I had 100 ewes that were starting to lamb. Only for my brothers who have full-time jobs but who helped out, and my father, who kept an eye on the farm also, I don’t know what I would have done.
“In April, I was that bad that I was admitted to hospital. I had brain scans and various tests and was walking on a Zimmer frame. I couldn’t lift my feet and my hip joints were seized with inflammation. I was in hospital for three weeks but they couldn’t find what was wrong.
“I was told it was all in my head. Despite all the pain and headaches, I was told by a consultant that I was taking up a hospital bed and that I needed to see a psychiatrist. I found it all very hurtful.
“I was then referred to a neurologist and he brought me into hospital for two weeks but I was up against a wall again, with nothing showing up. Then my wife came across a Ted Talk online, showing people suffering with my symptoms who had Lyme disease, so I got back to my GP.
On the road to recovery
“When I was in hospital, Michelle mentioned Lyme disease and they said that would show up in a lumbar puncture but it was ruled out.

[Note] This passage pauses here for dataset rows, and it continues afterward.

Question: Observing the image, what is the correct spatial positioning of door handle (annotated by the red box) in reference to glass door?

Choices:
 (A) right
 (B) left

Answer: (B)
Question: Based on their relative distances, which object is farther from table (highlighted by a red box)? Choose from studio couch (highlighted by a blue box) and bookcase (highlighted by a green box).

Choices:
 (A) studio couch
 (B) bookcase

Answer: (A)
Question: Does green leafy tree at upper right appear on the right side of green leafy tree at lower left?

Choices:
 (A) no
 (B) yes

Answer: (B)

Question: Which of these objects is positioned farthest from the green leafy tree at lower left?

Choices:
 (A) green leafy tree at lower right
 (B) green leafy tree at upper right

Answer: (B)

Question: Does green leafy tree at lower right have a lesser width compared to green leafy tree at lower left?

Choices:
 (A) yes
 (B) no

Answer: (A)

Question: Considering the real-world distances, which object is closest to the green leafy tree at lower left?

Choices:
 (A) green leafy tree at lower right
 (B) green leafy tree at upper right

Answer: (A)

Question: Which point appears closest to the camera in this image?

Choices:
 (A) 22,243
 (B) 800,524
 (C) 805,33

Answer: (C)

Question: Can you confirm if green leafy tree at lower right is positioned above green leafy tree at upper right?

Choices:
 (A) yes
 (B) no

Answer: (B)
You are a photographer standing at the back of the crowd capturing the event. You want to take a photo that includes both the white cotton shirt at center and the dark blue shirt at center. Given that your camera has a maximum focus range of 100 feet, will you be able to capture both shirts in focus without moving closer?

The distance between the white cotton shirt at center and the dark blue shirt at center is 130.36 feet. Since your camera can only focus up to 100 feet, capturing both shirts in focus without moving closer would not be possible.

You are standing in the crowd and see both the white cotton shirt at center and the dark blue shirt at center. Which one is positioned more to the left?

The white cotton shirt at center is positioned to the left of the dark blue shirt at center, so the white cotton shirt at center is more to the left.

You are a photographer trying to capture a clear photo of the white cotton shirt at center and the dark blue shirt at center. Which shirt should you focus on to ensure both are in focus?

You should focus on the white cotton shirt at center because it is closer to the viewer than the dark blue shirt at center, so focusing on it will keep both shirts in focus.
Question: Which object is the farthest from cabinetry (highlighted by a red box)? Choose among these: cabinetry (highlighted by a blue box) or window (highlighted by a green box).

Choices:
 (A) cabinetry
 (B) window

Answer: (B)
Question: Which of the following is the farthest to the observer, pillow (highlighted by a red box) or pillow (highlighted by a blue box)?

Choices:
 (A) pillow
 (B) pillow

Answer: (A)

Then my cousin told us about a retired GP in Kilkenny who was familiar with Lyme disease. We went to see him and he said the place to be tested was a laboratory in Germany.
“The laboratory sent us over a kit and we sent the bloods back. It was found that I had Lyme disease and five or six co-infections. I was delighted to have a diagnosis. I had told the consultant who told me it was all in my head that one day I would get back to him with a diagnosis.
“My GP said I would have to go back to the consultant but I never heard from him again. I went to a consultant specialising in infectious diseases, privately, in the Mater Hospital, Dublin, on got on the road to recovery,” Peter said.
Getting a diagnosis confirmed was a huge relief for the Donegal farmer.
My 100 ewes had to be sold off in September 2016. I had spent years building the flock up and had great pride in it. I went down to a trickle of cattle and I nearly stopped walking.
“By February or March 2017, my headaches had disappeared and I was able to get out of the house for a few small walks. I came on in leaps and bounds. As well as antibiotics, I had to take a huge amount of supplements as Lyme disease destroys your immune system. Now I just take a small amount of supplements.
Didn’t stop looking for answers
“It took me until October 2018 before I could say I was back on the road to a normal life, and that was mainly down to Michelle who didn’t stop looking for answers.
“It was a very difficult time, especially with two young daughters. The farm suffered immensely and I felt very frustrated. We had to cancel holidays. I couldn’t keep my eyes open yet I couldn’t sleep.”
Now back enjoying life and working the farm, Peter works to increase awareness of Lyme disease and to help others get an early diagnosis.
“Lyme disease doesn’t just affect farmers. I would like to see signs up warning of the need for preventative steps to be taken when visiting national parks as well as general awareness raising. There is greater awareness now but more needs to be done.
Lyme disease would break your heart. I wasn’t myself when I had it. It’s a bad place to be. Thank God, I came out of it eventually and am back farming and living a normal life.
“Farmers are the worst to seek medical attention but I would urge everyone who thinks they may be affected to take action. Lyme disease cost me my flock of ewes.”